| THE PROBLEM |
Transcribe the records below exactly, from their first line through the line containing "micrograph of head". Omit every line after it.

| AVAILABLE RECORDS |
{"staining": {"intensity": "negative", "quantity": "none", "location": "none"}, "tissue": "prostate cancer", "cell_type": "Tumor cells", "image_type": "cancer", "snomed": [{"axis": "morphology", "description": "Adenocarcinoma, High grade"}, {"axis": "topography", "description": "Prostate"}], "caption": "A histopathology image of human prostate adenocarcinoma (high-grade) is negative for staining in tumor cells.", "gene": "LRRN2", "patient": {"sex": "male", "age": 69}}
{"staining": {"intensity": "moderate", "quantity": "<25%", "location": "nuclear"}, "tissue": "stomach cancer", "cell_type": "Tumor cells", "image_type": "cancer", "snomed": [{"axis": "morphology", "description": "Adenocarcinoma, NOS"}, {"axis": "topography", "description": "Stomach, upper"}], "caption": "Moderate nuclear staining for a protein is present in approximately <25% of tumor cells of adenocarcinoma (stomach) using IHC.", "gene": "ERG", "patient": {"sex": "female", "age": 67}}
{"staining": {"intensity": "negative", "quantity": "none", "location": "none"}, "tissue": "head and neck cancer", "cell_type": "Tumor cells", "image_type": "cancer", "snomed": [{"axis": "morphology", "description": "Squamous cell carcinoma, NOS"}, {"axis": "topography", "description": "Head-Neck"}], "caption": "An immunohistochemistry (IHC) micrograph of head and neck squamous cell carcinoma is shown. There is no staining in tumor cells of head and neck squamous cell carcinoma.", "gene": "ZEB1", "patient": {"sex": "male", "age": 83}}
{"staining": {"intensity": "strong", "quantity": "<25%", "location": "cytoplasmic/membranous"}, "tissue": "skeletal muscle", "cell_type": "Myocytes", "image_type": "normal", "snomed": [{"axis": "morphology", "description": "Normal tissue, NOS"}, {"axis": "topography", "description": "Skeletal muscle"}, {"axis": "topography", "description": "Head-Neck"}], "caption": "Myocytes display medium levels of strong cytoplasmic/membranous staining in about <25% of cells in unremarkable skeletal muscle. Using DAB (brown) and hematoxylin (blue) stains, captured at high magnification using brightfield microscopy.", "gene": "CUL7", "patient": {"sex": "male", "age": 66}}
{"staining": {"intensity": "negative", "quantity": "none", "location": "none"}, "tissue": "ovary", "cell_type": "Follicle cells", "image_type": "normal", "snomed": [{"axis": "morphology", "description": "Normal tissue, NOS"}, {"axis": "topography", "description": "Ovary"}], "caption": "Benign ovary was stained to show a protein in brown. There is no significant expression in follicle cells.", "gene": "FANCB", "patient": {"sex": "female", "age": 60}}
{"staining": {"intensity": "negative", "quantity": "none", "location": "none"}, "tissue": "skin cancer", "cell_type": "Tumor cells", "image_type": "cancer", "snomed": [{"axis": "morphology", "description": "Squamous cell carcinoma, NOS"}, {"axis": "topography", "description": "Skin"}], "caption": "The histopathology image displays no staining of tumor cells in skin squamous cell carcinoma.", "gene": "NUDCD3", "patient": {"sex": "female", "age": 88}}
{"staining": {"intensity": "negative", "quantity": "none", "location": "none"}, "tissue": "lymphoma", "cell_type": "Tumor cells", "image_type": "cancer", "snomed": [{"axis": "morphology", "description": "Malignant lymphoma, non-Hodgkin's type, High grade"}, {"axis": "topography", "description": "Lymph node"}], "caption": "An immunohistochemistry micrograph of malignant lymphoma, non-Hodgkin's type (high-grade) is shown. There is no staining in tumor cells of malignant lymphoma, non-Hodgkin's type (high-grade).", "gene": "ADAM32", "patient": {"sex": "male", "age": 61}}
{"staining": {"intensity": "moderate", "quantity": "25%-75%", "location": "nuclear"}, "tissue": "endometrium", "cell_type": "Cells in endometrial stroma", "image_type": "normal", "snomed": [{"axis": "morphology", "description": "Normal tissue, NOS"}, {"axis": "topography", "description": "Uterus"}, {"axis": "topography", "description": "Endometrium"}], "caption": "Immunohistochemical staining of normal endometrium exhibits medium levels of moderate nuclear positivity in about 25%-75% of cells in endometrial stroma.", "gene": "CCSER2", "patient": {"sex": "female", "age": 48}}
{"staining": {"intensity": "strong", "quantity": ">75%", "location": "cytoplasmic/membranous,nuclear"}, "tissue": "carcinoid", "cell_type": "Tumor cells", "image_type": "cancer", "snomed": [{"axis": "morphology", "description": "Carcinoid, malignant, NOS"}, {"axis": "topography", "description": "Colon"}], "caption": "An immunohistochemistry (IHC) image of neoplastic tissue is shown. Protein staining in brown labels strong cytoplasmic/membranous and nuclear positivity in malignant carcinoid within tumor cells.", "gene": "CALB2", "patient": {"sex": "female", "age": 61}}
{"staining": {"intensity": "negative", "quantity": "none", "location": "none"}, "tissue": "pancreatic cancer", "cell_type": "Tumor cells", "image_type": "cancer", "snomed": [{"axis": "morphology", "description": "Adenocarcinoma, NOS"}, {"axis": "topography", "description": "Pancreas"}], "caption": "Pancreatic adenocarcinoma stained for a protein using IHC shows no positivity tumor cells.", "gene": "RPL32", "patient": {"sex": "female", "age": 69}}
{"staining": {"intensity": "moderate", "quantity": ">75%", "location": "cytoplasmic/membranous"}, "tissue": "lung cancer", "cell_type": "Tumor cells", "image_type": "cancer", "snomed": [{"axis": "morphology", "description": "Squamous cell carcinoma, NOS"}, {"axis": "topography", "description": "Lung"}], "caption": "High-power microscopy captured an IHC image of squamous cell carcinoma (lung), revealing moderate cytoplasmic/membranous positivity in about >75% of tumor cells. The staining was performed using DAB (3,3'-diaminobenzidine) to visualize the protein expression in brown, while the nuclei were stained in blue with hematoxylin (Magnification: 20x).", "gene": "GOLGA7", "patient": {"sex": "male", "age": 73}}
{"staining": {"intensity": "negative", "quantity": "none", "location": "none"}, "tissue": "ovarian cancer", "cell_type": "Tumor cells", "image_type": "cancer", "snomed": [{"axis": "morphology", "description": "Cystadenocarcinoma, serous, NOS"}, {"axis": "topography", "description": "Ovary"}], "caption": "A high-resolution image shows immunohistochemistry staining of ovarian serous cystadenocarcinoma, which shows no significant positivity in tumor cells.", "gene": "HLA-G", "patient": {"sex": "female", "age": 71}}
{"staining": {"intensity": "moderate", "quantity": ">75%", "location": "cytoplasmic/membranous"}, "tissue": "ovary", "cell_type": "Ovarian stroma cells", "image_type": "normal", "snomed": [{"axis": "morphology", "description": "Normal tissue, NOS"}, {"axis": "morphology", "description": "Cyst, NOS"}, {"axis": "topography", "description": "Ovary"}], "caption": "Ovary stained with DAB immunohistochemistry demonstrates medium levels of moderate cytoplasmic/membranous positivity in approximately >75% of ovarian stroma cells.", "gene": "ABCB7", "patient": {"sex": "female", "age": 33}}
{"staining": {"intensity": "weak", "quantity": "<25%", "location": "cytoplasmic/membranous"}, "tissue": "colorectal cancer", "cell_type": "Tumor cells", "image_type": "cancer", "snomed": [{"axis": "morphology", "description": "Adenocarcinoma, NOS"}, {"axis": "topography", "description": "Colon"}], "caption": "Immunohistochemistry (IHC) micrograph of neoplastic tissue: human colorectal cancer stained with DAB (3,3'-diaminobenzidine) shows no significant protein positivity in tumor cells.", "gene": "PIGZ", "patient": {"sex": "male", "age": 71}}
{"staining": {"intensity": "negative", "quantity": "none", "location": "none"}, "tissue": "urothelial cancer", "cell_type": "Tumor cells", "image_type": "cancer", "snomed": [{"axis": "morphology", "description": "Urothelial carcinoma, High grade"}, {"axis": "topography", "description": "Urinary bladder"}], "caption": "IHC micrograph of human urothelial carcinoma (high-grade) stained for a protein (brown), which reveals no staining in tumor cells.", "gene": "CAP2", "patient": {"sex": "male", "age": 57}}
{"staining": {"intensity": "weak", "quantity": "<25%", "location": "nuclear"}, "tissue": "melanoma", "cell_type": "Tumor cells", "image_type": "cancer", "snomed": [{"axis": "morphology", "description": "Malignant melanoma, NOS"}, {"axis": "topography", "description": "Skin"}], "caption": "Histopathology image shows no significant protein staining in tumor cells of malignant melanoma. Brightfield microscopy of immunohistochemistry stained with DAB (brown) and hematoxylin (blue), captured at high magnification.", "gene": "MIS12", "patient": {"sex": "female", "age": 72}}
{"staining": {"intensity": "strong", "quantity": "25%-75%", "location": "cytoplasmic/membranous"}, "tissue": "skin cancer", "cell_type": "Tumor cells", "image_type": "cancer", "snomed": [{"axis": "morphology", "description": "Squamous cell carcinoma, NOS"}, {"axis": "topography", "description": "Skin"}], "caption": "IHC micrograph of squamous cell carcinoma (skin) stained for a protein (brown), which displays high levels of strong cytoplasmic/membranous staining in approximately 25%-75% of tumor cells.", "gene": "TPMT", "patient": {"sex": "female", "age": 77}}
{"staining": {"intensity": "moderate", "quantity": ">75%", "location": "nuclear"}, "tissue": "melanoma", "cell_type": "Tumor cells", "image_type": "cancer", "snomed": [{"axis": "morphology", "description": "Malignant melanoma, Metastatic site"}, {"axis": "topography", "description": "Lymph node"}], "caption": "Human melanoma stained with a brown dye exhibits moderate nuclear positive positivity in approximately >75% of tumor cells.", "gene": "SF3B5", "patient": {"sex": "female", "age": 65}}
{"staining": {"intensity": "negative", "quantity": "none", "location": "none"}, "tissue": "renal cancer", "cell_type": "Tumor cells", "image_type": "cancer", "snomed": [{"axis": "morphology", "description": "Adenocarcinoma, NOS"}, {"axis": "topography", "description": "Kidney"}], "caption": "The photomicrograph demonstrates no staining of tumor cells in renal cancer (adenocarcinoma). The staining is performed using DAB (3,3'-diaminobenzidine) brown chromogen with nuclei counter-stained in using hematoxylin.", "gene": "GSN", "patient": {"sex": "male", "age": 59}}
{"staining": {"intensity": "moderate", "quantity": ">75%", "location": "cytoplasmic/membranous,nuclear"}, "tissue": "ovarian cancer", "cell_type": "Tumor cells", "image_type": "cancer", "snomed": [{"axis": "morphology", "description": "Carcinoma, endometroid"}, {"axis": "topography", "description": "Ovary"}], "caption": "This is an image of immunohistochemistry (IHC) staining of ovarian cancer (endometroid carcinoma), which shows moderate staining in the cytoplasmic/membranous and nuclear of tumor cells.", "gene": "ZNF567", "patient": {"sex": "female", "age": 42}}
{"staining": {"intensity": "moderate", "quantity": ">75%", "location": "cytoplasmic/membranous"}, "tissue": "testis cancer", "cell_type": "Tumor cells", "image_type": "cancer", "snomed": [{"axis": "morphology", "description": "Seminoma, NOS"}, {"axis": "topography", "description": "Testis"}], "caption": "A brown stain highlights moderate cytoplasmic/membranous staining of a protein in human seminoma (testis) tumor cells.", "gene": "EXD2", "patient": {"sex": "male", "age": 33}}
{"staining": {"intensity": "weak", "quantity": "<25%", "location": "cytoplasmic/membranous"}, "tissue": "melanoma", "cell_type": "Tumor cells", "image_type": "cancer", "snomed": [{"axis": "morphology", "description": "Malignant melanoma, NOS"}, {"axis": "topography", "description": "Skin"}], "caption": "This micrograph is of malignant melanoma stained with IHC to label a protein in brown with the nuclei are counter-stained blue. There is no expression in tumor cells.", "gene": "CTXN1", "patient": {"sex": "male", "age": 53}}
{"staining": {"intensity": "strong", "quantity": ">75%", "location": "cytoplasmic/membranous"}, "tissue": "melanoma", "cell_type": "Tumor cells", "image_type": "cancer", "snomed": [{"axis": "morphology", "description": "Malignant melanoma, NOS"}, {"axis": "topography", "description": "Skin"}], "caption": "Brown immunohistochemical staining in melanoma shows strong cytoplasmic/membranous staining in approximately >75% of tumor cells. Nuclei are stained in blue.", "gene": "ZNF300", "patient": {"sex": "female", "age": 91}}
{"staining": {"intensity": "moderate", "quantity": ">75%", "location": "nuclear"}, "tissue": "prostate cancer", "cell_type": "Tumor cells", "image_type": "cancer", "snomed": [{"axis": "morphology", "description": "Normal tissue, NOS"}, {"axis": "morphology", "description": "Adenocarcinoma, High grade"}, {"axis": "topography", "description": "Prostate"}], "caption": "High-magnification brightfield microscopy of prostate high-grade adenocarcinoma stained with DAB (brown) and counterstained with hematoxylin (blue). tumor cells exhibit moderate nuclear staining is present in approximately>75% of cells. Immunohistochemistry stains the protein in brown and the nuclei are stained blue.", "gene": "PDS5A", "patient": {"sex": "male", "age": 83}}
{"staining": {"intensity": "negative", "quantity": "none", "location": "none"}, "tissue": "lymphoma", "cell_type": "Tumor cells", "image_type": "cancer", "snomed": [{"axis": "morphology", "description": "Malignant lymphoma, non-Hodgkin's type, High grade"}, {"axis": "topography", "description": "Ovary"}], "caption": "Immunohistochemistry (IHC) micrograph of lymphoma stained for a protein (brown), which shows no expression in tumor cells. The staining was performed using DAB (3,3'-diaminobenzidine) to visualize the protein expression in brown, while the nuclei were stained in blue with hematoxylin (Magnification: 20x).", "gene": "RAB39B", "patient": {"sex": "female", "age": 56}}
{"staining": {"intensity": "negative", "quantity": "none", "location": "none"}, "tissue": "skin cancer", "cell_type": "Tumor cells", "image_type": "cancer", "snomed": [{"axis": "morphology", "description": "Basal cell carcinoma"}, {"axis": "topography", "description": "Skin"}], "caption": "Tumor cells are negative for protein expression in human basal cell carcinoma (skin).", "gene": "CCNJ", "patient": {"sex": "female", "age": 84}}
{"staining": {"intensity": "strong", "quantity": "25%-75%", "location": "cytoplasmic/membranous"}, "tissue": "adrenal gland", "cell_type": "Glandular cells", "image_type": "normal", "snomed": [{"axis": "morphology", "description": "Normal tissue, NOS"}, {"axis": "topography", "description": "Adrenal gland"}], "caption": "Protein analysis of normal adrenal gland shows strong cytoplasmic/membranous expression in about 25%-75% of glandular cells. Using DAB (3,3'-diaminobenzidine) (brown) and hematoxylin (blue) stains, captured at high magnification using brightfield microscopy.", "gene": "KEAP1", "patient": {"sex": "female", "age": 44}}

| WRITTEN ANSWER |
{"staining": {"intensity": "negative", "quantity": "none", "location": "none"}, "tissue": "prostate cancer", "cell_type": "Tumor cells", "image_type": "cancer", "snomed": [{"axis": "morphology", "description": "Adenocarcinoma, High grade"}, {"axis": "topography", "description": "Prostate"}], "caption": "A histopathology image of human prostate adenocarcinoma (high-grade) is negative for staining in tumor cells.", "gene": "LRRN2", "patient": {"sex": "male", "age": 69}}
{"staining": {"intensity": "moderate", "quantity": "<25%", "location": "nuclear"}, "tissue": "stomach cancer", "cell_type": "Tumor cells", "image_type": "cancer", "snomed": [{"axis": "morphology", "description": "Adenocarcinoma, NOS"}, {"axis": "topography", "description": "Stomach, upper"}], "caption": "Moderate nuclear staining for a protein is present in approximately <25% of tumor cells of adenocarcinoma (stomach) using IHC.", "gene": "ERG", "patient": {"sex": "female", "age": 67}}
{"staining": {"intensity": "negative", "quantity": "none", "location": "none"}, "tissue": "head and neck cancer", "cell_type": "Tumor cells", "image_type": "cancer", "snomed": [{"axis": "morphology", "description": "Squamous cell carcinoma, NOS"}, {"axis": "topography", "description": "Head-Neck"}], "caption": "An immunohistochemistry (IHC) micrograph of head and neck squamous cell carcinoma is shown. There is no staining in tumor cells of head and neck squamous cell carcinoma.", "gene": "ZEB1", "patient": {"sex": "male", "age": 83}}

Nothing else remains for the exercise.